- [READING PASSAGE]:
##########

Opinion
No. 8702
Opinion Filed April 9, 1918. Rehearing Denied July 16, 1918. Second Petition for Rehearing Denied January 7, 1919.
1. Evidence — Parol Evidence — Written Contract — Separate Parol Evidence.
Parol evidence is not admissible to vary the terms of a written contract, but parol evidence may be introduced to prove a separate parol agreement constituting a condition precedent to the taking effect of a written contract.
2. Depositions — Notice — Admissibility.
Depositions taken upon notice prescribed in section 5079, Rev. Laws 1910, are admissible in evidence whether taken within or without the state.
(Syllabus by Rummons, C.)Error from District Court, Carter County; W.F. Freeman, Judge.
Action by the Grand Rapids Showcase Company against the J. M. Hoard, Jr., Company. Judgment for plaintiff, and defendant brings error. Reversed and remanded for a new trial.
H.A. Ledbetter, for plaintiff in error.
Johnson McGill, for defendant in error.

##########

- [QUESTIONS ON THE MATERIAL]:
a: Reproduce the portion of the court opinion between "Depositions taken upon" and "plaintiff in error.", inclusive.
b: According to the court opinion, what makes depositions admissible in evidence whether they were taken inside or outside the state? Explain in one to three sentences.

- [GIVEN ENTRIES]:

##########

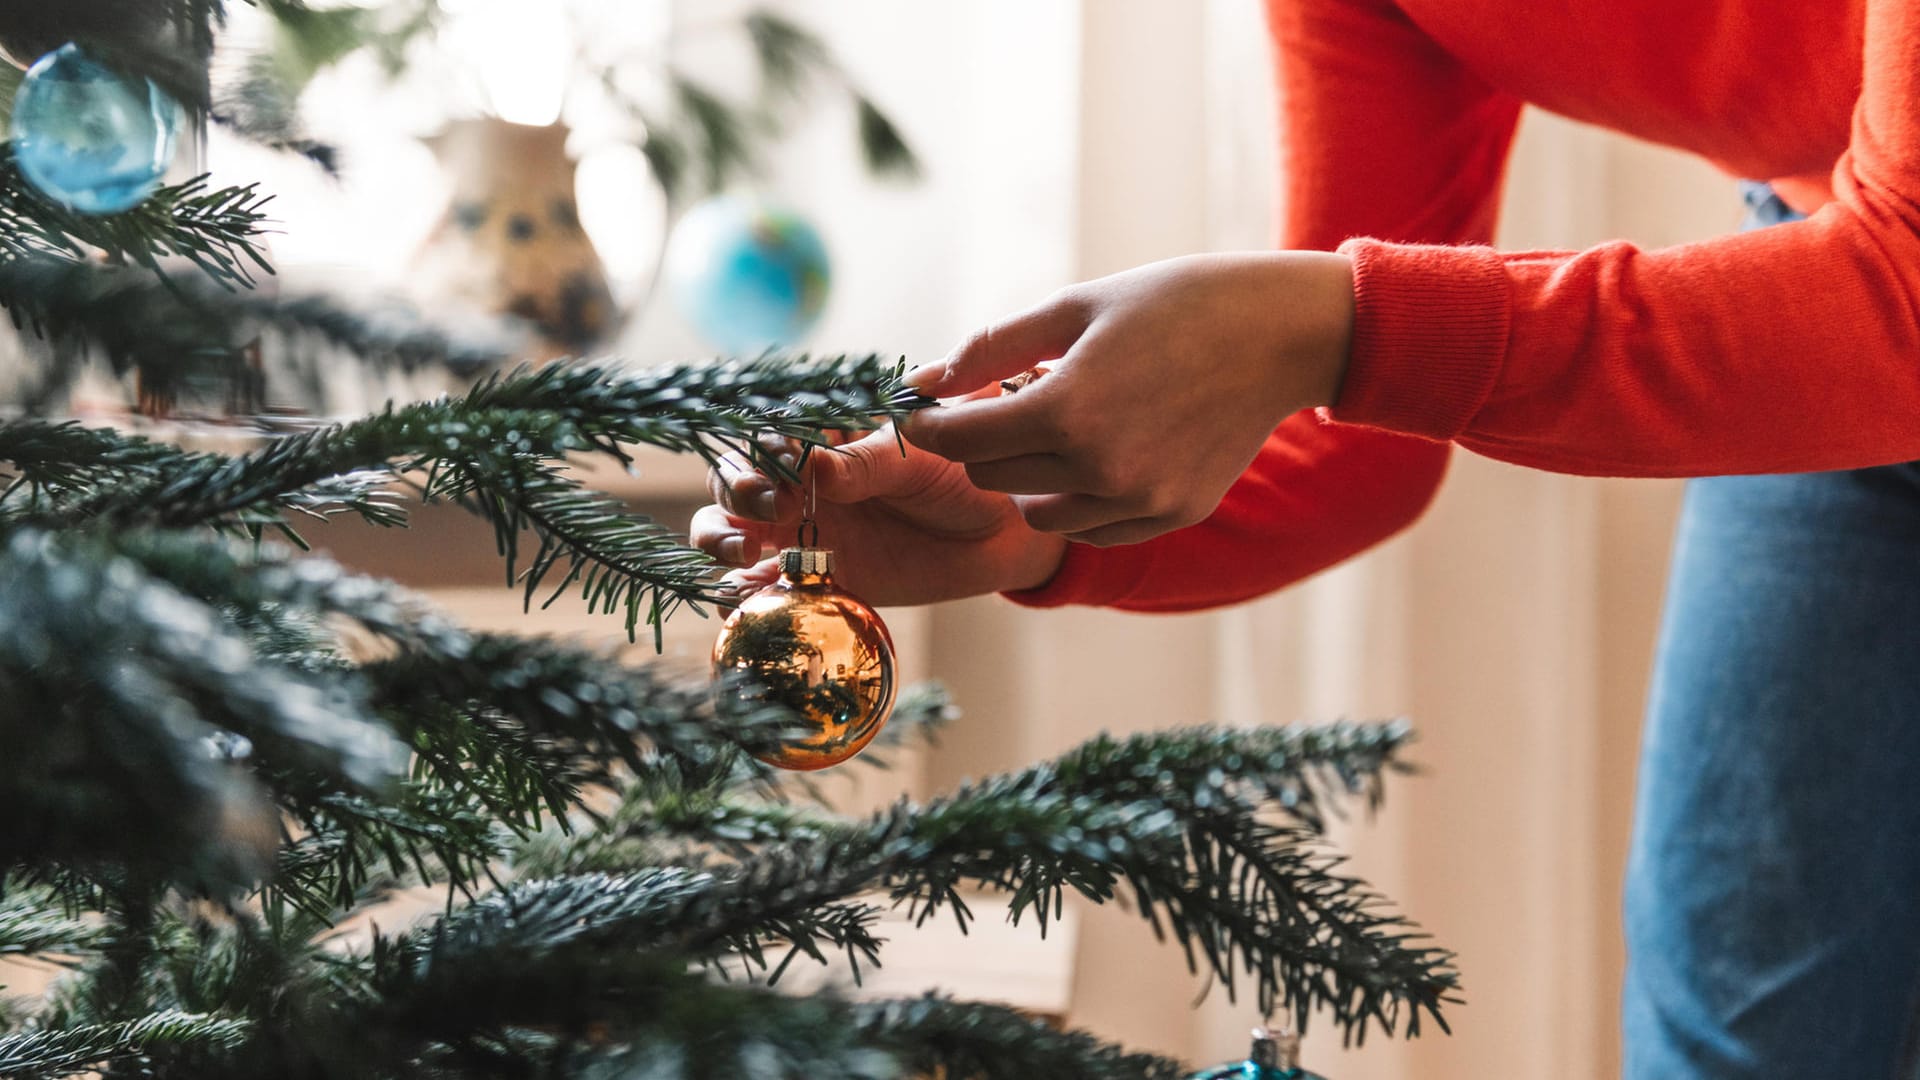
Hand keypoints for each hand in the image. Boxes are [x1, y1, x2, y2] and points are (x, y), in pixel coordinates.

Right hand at [691, 424, 1068, 606]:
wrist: (1000, 532)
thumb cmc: (961, 472)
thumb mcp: (919, 456)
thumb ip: (867, 462)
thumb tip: (815, 466)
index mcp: (820, 437)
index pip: (764, 435)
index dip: (759, 451)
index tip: (780, 469)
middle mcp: (799, 481)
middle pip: (733, 480)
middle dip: (736, 491)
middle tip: (769, 508)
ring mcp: (802, 530)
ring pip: (731, 529)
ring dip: (720, 538)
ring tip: (745, 553)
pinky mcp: (815, 577)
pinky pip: (764, 587)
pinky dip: (744, 594)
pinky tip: (745, 598)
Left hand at [901, 252, 1353, 545]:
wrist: (1279, 333)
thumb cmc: (1173, 304)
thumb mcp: (1073, 307)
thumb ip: (989, 348)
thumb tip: (920, 381)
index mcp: (1067, 409)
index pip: (960, 439)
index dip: (930, 424)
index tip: (922, 410)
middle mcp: (1100, 468)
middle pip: (992, 477)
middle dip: (981, 442)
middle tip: (1005, 400)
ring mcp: (1140, 501)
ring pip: (1038, 513)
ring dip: (1027, 476)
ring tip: (1058, 425)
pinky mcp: (1172, 515)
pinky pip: (1091, 528)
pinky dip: (1076, 498)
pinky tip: (1096, 453)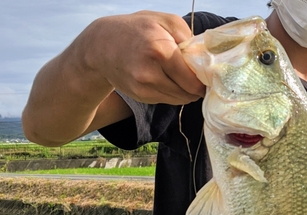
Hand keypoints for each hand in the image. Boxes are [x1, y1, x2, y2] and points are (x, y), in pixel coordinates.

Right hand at [82, 11, 205, 104]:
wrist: (102, 46)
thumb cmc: (137, 30)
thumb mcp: (165, 21)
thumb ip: (188, 39)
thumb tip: (204, 61)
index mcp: (160, 50)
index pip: (193, 80)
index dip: (202, 80)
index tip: (205, 75)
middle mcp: (151, 73)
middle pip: (188, 93)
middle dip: (195, 87)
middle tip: (194, 76)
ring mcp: (144, 88)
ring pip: (179, 99)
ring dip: (184, 91)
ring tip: (179, 76)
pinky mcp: (141, 97)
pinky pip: (167, 100)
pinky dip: (171, 93)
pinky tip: (165, 79)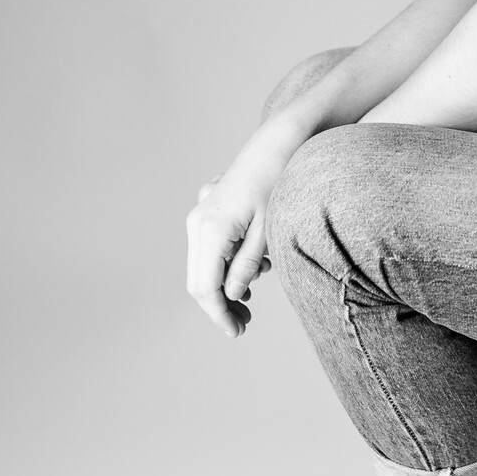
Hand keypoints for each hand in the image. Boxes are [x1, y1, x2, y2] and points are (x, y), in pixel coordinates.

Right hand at [184, 130, 291, 337]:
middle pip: (199, 280)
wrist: (278, 142)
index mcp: (211, 230)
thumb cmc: (279, 182)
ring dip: (224, 283)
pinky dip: (225, 262)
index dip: (220, 315)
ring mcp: (200, 213)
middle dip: (221, 305)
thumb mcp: (270, 230)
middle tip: (245, 323)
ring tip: (254, 293)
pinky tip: (252, 265)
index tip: (237, 332)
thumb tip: (232, 295)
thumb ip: (248, 265)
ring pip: (203, 263)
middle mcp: (197, 222)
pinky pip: (209, 245)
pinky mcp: (208, 208)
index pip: (206, 288)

##########

- [RESPONSES BY ITEM NUMBER]:
a:
Depositions taken upon notice prescribed in section 5079, Rev. Laws 1910, are admissible in evidence whether taken within or without the state.
(Syllabus by Rummons, C.)Error from District Court, Carter County; W.F. Freeman, Judge.
Action by the Grand Rapids Showcase Company against the J. M. Hoard, Jr., Company. Judgment for plaintiff, and defendant brings error. Reversed and remanded for a new trial.
H.A. Ledbetter, for plaintiff in error.

b: Depositions are admissible when they were taken upon the notice prescribed in section 5079, Rev. Laws 1910. If that notice was given, it does not matter whether they were taken within or without the state.